## START The data
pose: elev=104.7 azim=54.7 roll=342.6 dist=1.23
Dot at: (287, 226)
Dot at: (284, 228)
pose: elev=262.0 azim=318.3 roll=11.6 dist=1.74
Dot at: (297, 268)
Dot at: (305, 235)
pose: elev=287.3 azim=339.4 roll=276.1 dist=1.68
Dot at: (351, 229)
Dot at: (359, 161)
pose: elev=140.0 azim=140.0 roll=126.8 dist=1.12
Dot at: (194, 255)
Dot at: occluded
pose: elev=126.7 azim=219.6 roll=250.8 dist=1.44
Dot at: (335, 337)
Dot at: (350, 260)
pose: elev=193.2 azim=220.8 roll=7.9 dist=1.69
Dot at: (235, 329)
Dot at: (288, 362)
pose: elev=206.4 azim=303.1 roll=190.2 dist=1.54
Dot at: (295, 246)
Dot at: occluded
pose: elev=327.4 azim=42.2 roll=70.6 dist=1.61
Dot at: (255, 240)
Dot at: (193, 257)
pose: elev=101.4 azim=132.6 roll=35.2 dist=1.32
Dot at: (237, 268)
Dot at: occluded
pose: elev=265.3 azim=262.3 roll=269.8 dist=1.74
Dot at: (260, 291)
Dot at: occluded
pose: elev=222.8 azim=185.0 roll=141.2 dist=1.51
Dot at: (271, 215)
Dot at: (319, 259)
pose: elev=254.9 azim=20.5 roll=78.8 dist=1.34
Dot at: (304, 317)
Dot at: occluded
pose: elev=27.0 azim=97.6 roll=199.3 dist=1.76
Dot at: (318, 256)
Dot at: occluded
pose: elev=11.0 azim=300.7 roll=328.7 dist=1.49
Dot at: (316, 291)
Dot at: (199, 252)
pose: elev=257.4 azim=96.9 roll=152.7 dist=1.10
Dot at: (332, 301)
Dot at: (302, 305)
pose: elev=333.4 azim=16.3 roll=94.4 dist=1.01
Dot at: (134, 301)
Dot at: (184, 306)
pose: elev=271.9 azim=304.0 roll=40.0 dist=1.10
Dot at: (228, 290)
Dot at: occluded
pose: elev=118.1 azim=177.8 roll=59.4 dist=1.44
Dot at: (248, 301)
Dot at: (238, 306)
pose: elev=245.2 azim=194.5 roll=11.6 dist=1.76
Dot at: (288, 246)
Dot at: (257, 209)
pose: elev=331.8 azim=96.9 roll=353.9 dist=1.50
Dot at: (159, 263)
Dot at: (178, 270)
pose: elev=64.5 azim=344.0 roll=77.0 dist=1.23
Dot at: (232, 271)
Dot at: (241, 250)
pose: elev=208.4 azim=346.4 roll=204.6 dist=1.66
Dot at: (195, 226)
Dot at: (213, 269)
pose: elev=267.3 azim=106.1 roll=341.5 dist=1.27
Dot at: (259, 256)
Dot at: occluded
## END The data
(Description of the task): Repeat the data above word for word, starting at the line that contains "pose: elev=257.4 azim=96.9" and ending at the final line of the data.

(Written response):
pose: elev=257.4 azim=96.9 roll=152.7 dist=1.10
Dot at: (332, 301)
Dot at: (302, 305)
pose: elev=333.4 azim=16.3 roll=94.4 dist=1.01
Dot at: (134, 301)
Dot at: (184, 306)
pose: elev=271.9 azim=304.0 roll=40.0 dist=1.10
Dot at: (228, 290)
Dot at: occluded
pose: elev=118.1 azim=177.8 roll=59.4 dist=1.44
Dot at: (248, 301)
Dot at: (238, 306)
pose: elev=245.2 azim=194.5 roll=11.6 dist=1.76
Dot at: (288, 246)
Dot at: (257, 209)
pose: elev=331.8 azim=96.9 roll=353.9 dist=1.50
Dot at: (159, 263)
Dot at: (178, 270)
pose: elev=64.5 azim=344.0 roll=77.0 dist=1.23
Dot at: (232, 271)
Dot at: (241, 250)
pose: elev=208.4 azim=346.4 roll=204.6 dist=1.66
Dot at: (195, 226)
Dot at: (213, 269)
pose: elev=267.3 azim=106.1 roll=341.5 dist=1.27
Dot at: (259, 256)
Dot at: occluded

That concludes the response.